Developments in automation, and AI and machine learning has been a significant contributor to the emergence and rapid adoption of IoT across enterprises. The technology undoubtedly makes industries smarter and lives easier, but also has its drawbacks. Most significant of the concerns is the enormous amount of acquired and generated data pertaining to these devices and the need to find appropriate ways to secure it. Another challenge that most enterprises face is their habitual manual practices that makes data analysis and operational procedures slow and less productive. In light of this, it becomes vital for companies to adopt strategies to ensure that operational data is analyzed accurately and well curated in accordance with their needs. Addressing these requirements, GreenTropism leverages cutting edge spectroscopy in its embedded solutions. The innovations and application of Spectroscopy help provide convenient, predictive and precise spectral data analysis robustly and cost-effectively. “We aim to provide smarter and more efficient work processes, with intelligent IoT devices connecting their entire operational ecosystem,” states Anthony Boulanger, the CEO of GreenTropism.
Spectral data analysis and processing form the core of GreenTropism’s offering, which propels the company to employ spectroscopy into its solutions which provides unmatched accuracy when it comes to predictive analysis of the collected data. The technology seemed very far-fetched initially, due to its excessive cost and increased storage space.
We are not just managing and processing but proposing a full solution to go from the database to the selection of sensors and to the way we communicate with the sensors and deliver the final analysis
Eventual miniaturization has not only reduced the production cost but has helped spectroscopic sensors and their outputs to be embedded with ease into the intranet, company networks, and factory floors. The driving force behind the software solutions of GreenTropism is its algorithms. These are created by the company to be used as inputs to interpret spectroscopic data or the spectra. The varied groups of algorithms process and translates the spectral databases, that can be readily employed to enable industrial components to take decisive actions, independently and automatically.

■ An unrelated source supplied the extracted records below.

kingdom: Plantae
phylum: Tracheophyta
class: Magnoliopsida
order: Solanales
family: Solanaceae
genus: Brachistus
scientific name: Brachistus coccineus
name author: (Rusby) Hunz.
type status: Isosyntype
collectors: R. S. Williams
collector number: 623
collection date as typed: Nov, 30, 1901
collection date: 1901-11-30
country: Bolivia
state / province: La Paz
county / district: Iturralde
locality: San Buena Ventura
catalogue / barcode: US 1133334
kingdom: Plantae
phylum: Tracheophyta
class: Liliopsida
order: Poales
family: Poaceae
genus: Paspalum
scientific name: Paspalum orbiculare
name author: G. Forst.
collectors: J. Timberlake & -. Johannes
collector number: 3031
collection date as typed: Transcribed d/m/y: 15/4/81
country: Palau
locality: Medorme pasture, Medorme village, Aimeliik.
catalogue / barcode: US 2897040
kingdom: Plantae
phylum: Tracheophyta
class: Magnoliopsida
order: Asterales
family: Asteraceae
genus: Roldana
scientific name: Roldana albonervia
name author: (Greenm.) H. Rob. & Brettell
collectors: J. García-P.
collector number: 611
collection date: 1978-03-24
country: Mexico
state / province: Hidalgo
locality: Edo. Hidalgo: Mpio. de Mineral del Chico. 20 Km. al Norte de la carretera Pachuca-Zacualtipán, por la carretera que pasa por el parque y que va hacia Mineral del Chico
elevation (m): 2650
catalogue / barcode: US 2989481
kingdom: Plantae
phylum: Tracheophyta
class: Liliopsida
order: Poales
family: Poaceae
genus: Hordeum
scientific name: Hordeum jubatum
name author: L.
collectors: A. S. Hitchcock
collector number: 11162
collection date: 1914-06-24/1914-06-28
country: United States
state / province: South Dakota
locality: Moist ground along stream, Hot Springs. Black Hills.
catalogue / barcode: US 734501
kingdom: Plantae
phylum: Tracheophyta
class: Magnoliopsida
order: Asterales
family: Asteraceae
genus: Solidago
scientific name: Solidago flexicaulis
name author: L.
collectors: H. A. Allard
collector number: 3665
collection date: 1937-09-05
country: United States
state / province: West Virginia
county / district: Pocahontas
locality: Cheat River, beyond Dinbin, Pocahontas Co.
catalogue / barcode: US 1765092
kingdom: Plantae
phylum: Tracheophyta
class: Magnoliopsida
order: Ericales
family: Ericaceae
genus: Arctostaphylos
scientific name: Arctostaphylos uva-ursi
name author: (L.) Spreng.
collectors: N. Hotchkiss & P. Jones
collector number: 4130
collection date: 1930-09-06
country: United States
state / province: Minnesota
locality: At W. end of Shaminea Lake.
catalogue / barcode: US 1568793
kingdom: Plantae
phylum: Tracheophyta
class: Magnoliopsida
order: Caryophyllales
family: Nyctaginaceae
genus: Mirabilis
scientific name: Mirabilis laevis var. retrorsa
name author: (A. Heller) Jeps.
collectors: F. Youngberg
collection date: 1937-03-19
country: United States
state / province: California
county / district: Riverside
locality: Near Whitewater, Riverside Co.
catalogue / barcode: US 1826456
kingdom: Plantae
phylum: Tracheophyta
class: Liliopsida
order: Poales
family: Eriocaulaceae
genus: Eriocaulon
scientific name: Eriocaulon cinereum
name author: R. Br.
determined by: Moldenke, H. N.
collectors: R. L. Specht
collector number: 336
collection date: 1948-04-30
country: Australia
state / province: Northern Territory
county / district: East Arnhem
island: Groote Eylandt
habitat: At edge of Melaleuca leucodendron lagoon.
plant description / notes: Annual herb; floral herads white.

A major aspect of GreenTropism’s offerings is that it enables additional process metering that provides industries with plug and play devices. The GT-Controller is an essential offering of the company as it successfully negates the long-drawn processes of streamlining the algorithms to align with the clients’ needs. It facilitates simpler and more accurate data integration with real-time projections, productivity analysis, to ensure a consistent workflow. Each GT-controller is equipped with routers and can easily connect to the GT-Cloud for storing the curated data. Another important offering of GreenTropism is the GT-DataManager, a collaborative software to create and architecture spectral databases which help to optimize R&D projects by enabling them to create, store and manage their own database and library of algorithms. The offering provides management and control of spectral data all the way from the spectrometer’s output to its use, through a spectral viewing system and a query portal. This system can be integrated with the existing infrastructure of companies or deployed in the cloud via secure access.
GreenTropism is moving toward enriching database creation and improving instantaneous analysis capabilities by focusing on commercial processes, with the best interests of its clients in mind. The launch of their new software GT-DataManager and innovations in upgrading GT-Controller is another leap for the company in its holistic approach to revolutionize IoT implementations with spectrometry across various industries including agri-food, chemical, petrochemical, cosmetics, environment, textile, automotive and many more. “We are not just managing and processing but proposing a full solution to go from the database to the selection of sensors and to the way we communicate with the sensors as a network and deliver the final analysis,” concludes Boulanger.